Q: Because you write for the youngest readers, you must have a strong sense of the joys of being a child. Do you draw on memories from your childhood? Or have you just maintained a great connection to your younger self?

CC: I’d say that I actually have a strong sense of the agonies of childhood. Although I like to think that my books end on a hopeful note, they usually start with a problem that I’m having now or that I had as a child.

No one ever believes me, but I was a shy child. Right now I’m working on a book about a shy bunny who won’t say hello. I remember hating that whole, “Say hello to Mrs. Brown” rigmarole. I have always had stage fright, even though I love being on stage (go figure!), so Rock ‘N Roll Mole (Dial, 2011) stemmed from many memories of being petrified while on stage. I think if I started from a joyful or blissful memory of childhood, I’d write a pretty boring book.

Q: With characters from your books like these pugs, a rock-n-role mole, and a buccaneer bunny, you clearly have a sense of humor. What inspires you to write such fun and funny books? What makes you laugh? 

CC: I like taking stereotypes and turning them inside out. A bear pirate isn’t nearly as funny as a bunny pirate.
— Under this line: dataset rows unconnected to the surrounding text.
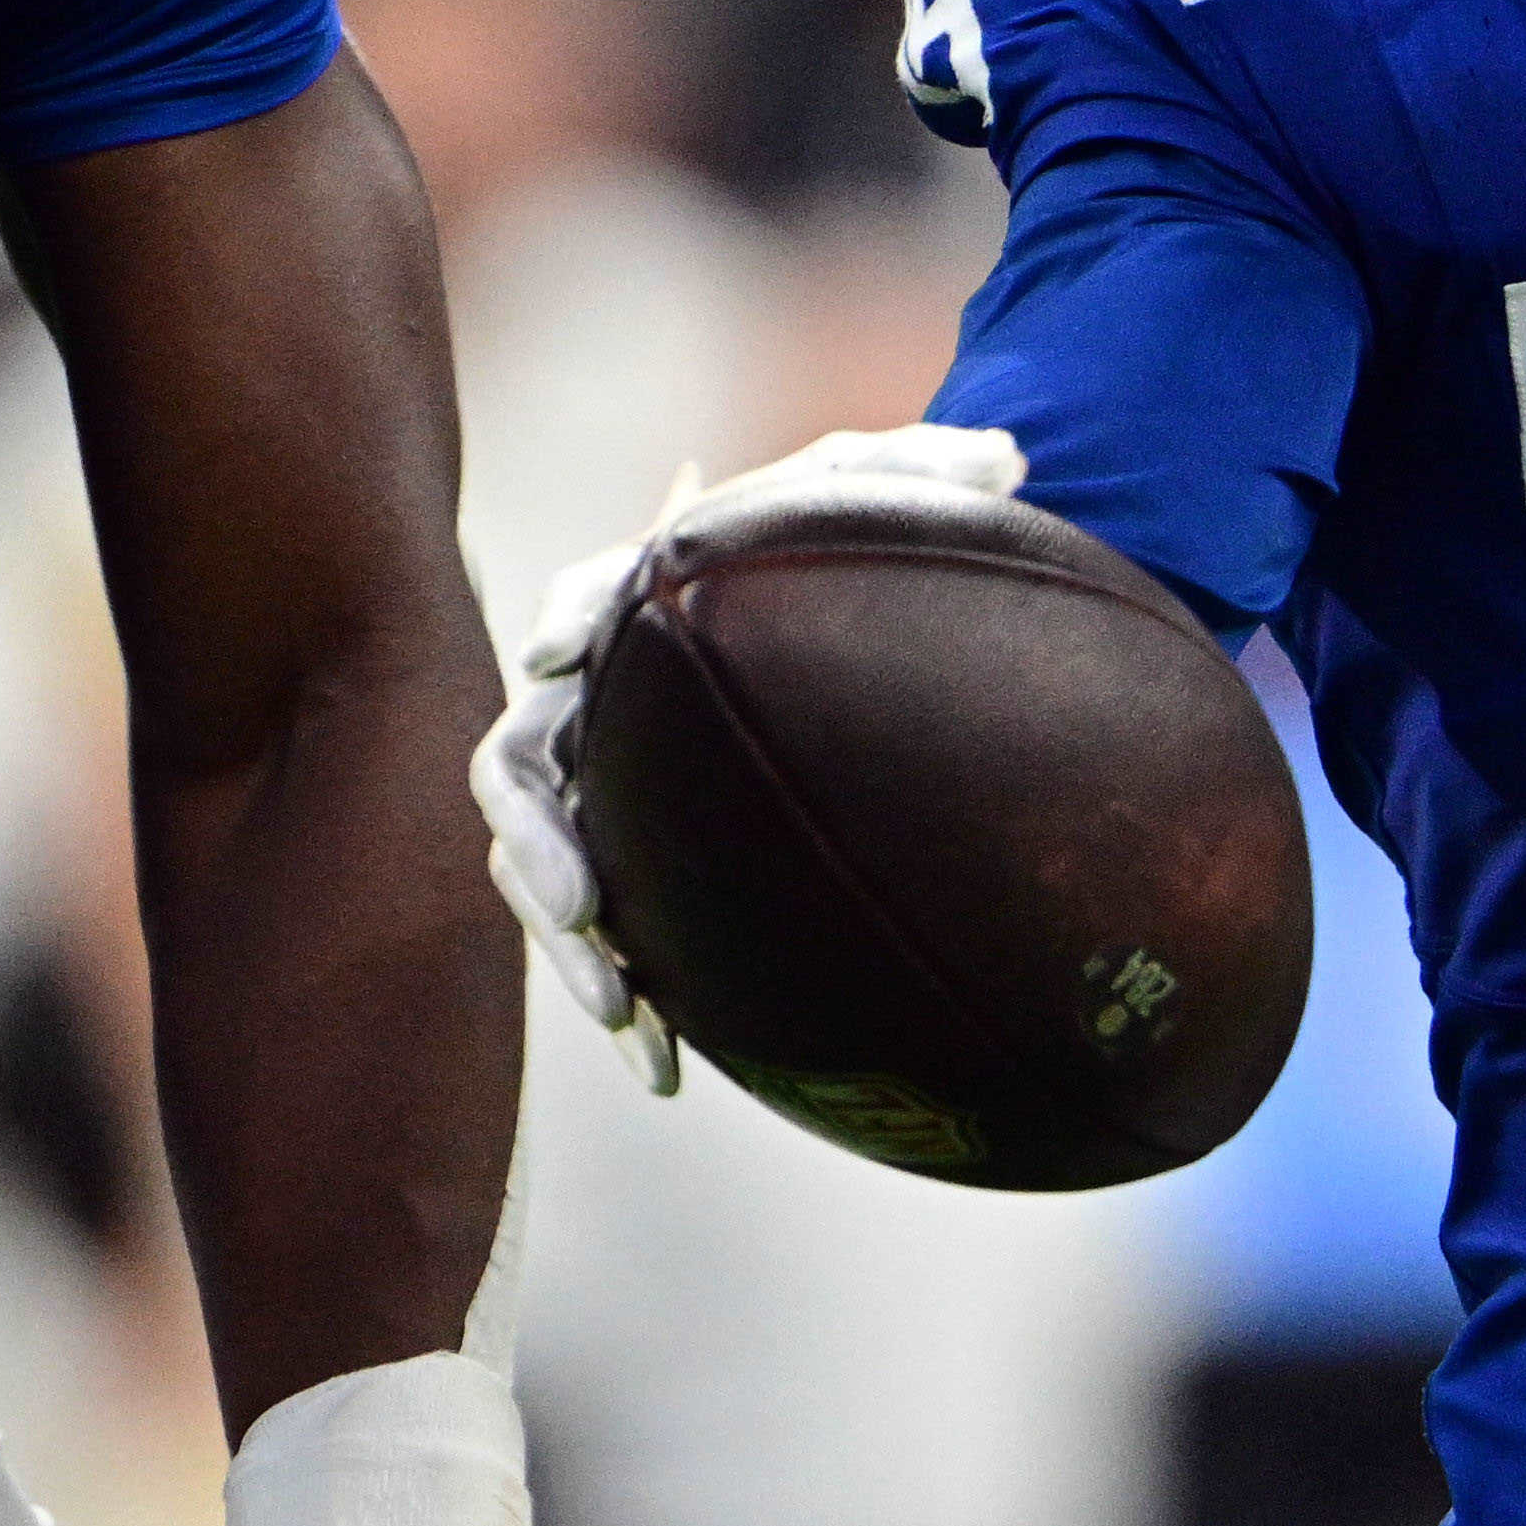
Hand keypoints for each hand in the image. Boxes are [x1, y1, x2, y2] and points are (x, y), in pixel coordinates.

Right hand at [470, 419, 1030, 1098]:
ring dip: (573, 952)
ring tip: (628, 1016)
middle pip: (519, 773)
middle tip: (583, 908)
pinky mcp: (636, 874)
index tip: (557, 652)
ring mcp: (605, 796)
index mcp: (633, 611)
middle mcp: (593, 705)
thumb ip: (928, 472)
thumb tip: (1007, 457)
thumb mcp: (888, 499)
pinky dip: (631, 1001)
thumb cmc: (849, 559)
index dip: (558, 625)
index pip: (569, 609)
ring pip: (544, 876)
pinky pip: (609, 942)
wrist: (849, 645)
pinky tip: (671, 1067)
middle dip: (539, 846)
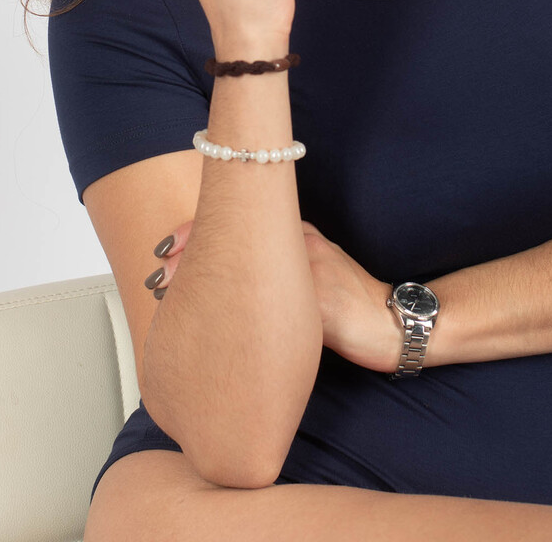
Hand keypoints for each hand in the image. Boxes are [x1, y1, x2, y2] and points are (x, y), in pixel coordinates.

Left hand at [145, 218, 399, 373]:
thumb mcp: (311, 270)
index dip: (196, 232)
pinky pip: (271, 313)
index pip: (239, 220)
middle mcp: (301, 246)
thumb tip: (226, 267)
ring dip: (201, 283)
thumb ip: (278, 260)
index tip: (163, 247)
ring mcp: (311, 275)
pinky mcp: (321, 308)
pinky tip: (209, 330)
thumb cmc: (348, 301)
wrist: (393, 324)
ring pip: (246, 273)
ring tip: (169, 296)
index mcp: (297, 234)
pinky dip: (233, 318)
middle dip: (189, 257)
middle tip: (158, 274)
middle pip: (235, 240)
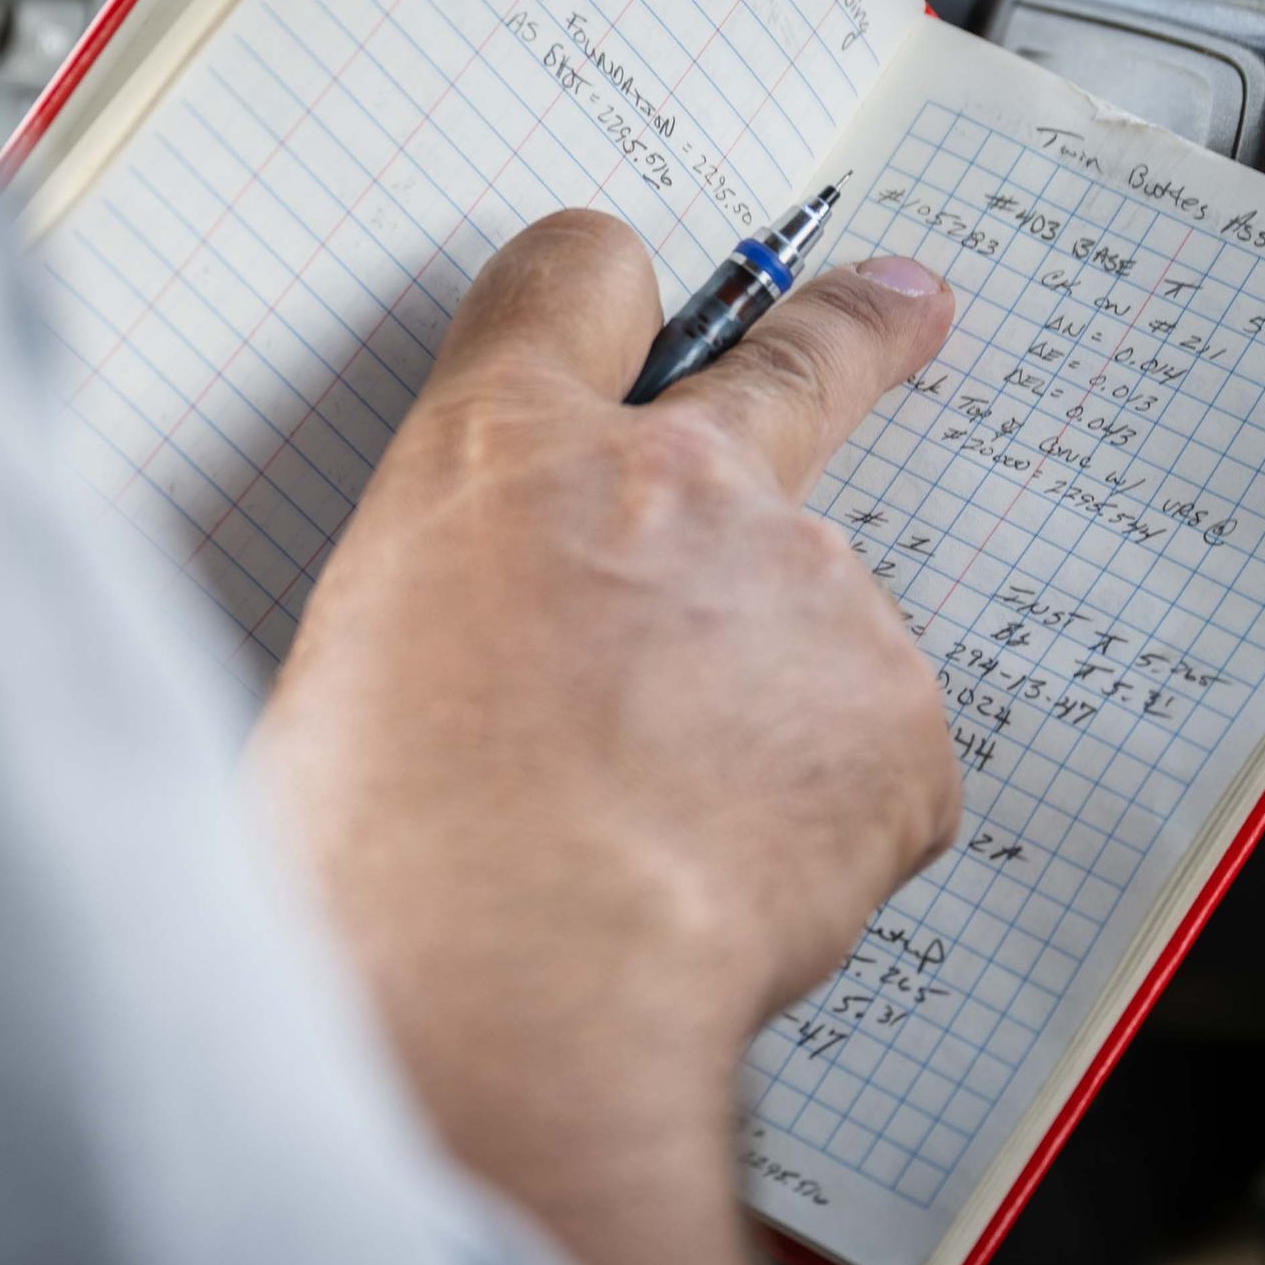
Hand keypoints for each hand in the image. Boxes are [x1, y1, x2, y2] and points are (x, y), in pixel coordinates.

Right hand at [251, 210, 959, 1264]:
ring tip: (677, 824)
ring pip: (818, 621)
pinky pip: (869, 756)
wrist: (513, 985)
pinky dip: (823, 813)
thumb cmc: (383, 855)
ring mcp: (805, 584)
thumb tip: (497, 650)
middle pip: (797, 363)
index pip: (572, 279)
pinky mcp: (899, 712)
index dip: (606, 288)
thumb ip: (465, 602)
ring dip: (778, 691)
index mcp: (503, 455)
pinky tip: (732, 878)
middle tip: (905, 305)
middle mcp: (674, 480)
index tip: (635, 300)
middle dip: (856, 334)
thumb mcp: (360, 665)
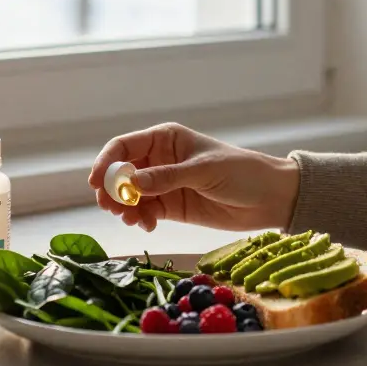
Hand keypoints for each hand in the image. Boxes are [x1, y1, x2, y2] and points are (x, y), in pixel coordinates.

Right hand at [87, 123, 300, 232]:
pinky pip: (145, 211)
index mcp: (166, 139)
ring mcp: (164, 184)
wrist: (271, 198)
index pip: (124, 147)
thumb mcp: (204, 171)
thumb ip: (167, 177)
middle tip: (112, 208)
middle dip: (112, 190)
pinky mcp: (171, 206)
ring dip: (125, 208)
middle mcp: (160, 159)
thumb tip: (132, 183)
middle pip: (121, 173)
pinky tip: (148, 226)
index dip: (106, 163)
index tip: (96, 183)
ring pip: (130, 195)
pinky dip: (140, 219)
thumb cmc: (242, 172)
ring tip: (133, 220)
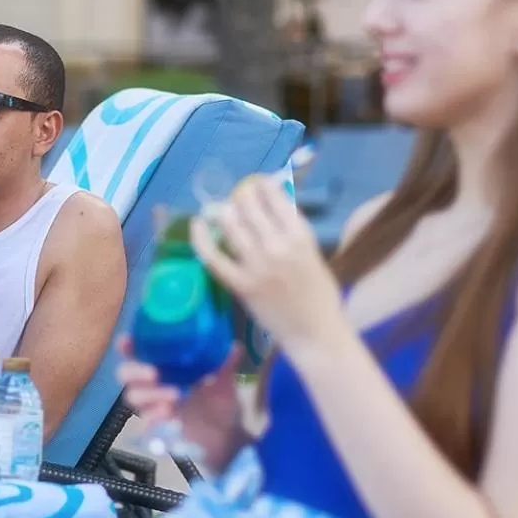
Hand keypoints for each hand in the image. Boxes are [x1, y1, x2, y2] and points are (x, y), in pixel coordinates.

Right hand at [117, 336, 244, 468]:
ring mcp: (153, 405)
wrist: (227, 437)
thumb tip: (234, 347)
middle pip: (126, 373)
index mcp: (164, 365)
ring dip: (150, 394)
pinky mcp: (157, 425)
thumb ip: (225, 365)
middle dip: (135, 371)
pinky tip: (168, 413)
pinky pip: (145, 419)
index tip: (128, 340)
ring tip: (174, 396)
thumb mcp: (224, 382)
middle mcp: (153, 383)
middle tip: (154, 373)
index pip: (138, 351)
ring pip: (134, 396)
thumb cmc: (219, 403)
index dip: (128, 345)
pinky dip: (154, 415)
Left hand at [190, 177, 345, 349]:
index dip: (261, 185)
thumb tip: (271, 205)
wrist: (314, 333)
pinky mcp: (241, 285)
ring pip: (230, 225)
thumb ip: (293, 231)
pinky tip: (197, 225)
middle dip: (241, 196)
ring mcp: (257, 266)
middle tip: (237, 197)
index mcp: (300, 236)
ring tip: (220, 210)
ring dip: (223, 212)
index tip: (256, 184)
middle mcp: (277, 246)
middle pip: (249, 207)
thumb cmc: (320, 294)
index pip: (274, 197)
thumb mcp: (312, 253)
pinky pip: (213, 257)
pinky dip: (201, 238)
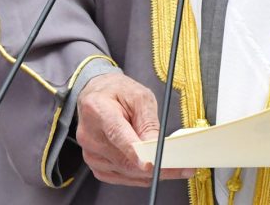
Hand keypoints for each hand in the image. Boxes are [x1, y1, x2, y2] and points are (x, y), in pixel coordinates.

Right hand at [76, 72, 193, 185]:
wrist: (97, 95)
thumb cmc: (119, 92)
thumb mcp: (139, 96)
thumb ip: (148, 121)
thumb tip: (156, 146)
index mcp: (98, 109)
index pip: (117, 134)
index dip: (134, 151)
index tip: (150, 164)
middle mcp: (89, 135)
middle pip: (123, 158)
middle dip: (154, 166)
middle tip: (180, 167)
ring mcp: (90, 153)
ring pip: (125, 171)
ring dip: (149, 173)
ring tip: (173, 167)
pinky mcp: (95, 166)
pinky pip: (121, 176)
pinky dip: (139, 175)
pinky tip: (153, 169)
Likewise, a lion rock star would be expected, but a mole?

These are the kinds of things I think about. Like, all day. Hippo fairies, pig princesses, warthogs in love, professorial monkeys, it’s all funny to me. Animals make me laugh in general. There’s not a day that goes by when I’m not laughing at my pug.

I write humor because I need humor. When I’m sad or frustrated, I’ll watch a funny movie or read a funny book. I cope with the world through humor. And hey, it’s a lot cheaper than therapy.